* [What to work on]
The line containing "Kleiderstange, die direkt an der anderen Ecke" marks the end: write out exactly every line from the first line of the data below through that line, and only those.

[Supplied entries]

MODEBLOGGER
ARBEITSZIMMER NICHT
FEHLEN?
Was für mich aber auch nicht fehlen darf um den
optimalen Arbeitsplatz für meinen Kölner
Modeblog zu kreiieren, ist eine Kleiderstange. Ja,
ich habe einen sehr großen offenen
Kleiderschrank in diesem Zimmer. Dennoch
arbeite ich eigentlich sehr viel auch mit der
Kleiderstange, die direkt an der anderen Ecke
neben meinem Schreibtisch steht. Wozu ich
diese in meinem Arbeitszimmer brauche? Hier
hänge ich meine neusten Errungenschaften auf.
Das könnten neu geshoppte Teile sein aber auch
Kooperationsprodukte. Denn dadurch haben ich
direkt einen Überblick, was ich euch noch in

[/Supplied entries]

* [Answer section]
MODEBLOGGER
ARBEITSZIMMER NICHT
FEHLEN?
Was für mich aber auch nicht fehlen darf um den
optimalen Arbeitsplatz für meinen Kölner
Modeblog zu kreiieren, ist eine Kleiderstange. Ja,
ich habe einen sehr großen offenen
Kleiderschrank in diesem Zimmer. Dennoch
arbeite ich eigentlich sehr viel auch mit der
Kleiderstange, die direkt an der anderen Ecke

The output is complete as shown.